With raw data it is very difficult to know whether the model is getting it right or not. To do this, we must compare it with reality. There are many metrics to measure the effectiveness of a model in predicting, including accuracy, which is the fraction of predictions that the model makes correctly.

In [5]:

from sklearn.metrics import accuracy_score

accuracy_score(y_test, y_pred)

Out[5]:

0.8473282442748091

The above value would be interpreted as the model having predicted, out of 262 passengers, the survival outcome of 222 of them (whether they survived or not) correctly.

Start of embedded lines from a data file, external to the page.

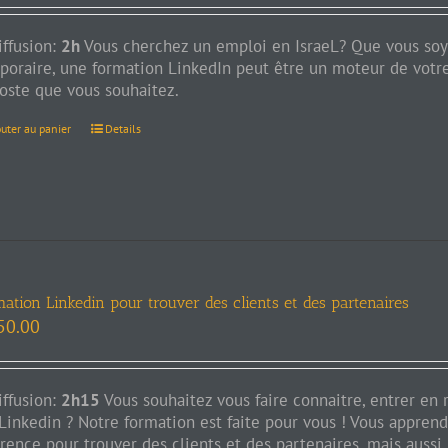
iffusion:
2h
Vous cherchez un emploi en IsraeL? Que vous soy
poraire, une formation LinkedIn peut être un moteur de votre
poste que vous souhaitez.
outer au panier
Details
ation Linkedin pour trouver des clients et des partenaires
50.00
iffusion:
2h15
Vous souhaitez vous faire connaitre, entrer en 
 Linkedin ? Notre formation est faite pour vous ! Vous appren
érence pour trouver des clients et des partenaires, mais aussi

In addition to the observed model score, it is common in classification problems to construct a confusion matrix, which is a table that is organized such that each row of the matrix represents instances of a predicted class, while each column represents instances of an actual class:

In [6]:

import matplotlib.pyplot as plt
import seaborn as sns
from sklearn.metrics import confusion_matrix

titanic_cm = confusion_matrix(y_test, y_pred)

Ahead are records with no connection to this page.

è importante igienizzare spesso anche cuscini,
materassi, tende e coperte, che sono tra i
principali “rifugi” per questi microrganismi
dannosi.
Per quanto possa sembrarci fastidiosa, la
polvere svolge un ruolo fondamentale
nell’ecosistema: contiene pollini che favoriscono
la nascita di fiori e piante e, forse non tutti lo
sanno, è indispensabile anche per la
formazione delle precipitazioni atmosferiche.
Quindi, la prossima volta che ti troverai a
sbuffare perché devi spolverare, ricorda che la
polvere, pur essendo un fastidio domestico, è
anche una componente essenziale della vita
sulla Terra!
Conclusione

# Let's draw this matrix to make it more visual
cm_df = pd.DataFrame(titanic_cm)

plt.figure(figsize = (3, 3))
sns.heatmap(cm_df, annot=True, fmt="d", cbar=False)

plt.tight_layout()

plt.show()

No description has been provided for this image

The interpretation of a confusion matrix is as follows:

True positive (TP): corresponds to the number 142 and are the cases where the model predicted positive (no survival) and the actual class is also positive.
True negative (TN): Corresponds to the number 80 and are the cases where the model predicted negative (survival) and the actual class is also negative.
False positive (FP): Corresponds to the number 23 and are the cases in which the model predicted positive, but the actual class is negative.
False negative (FN): Corresponds to the number 17 and are the cases where the model predicted negative, but the actual class is positive.

These four measures are often used to calculate more complex metrics.

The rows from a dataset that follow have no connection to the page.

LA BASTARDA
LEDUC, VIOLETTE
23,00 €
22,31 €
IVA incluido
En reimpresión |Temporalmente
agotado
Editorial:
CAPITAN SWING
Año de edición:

Step 4: Optimization of results¶

As we have seen, the base model (with all predefined parameters) of the logistic regression obtains just over 84% accuracy. However, modifying the model parameters could lead to a significant improvement (or worsening) of the results. There are several strategies, such as regularized models.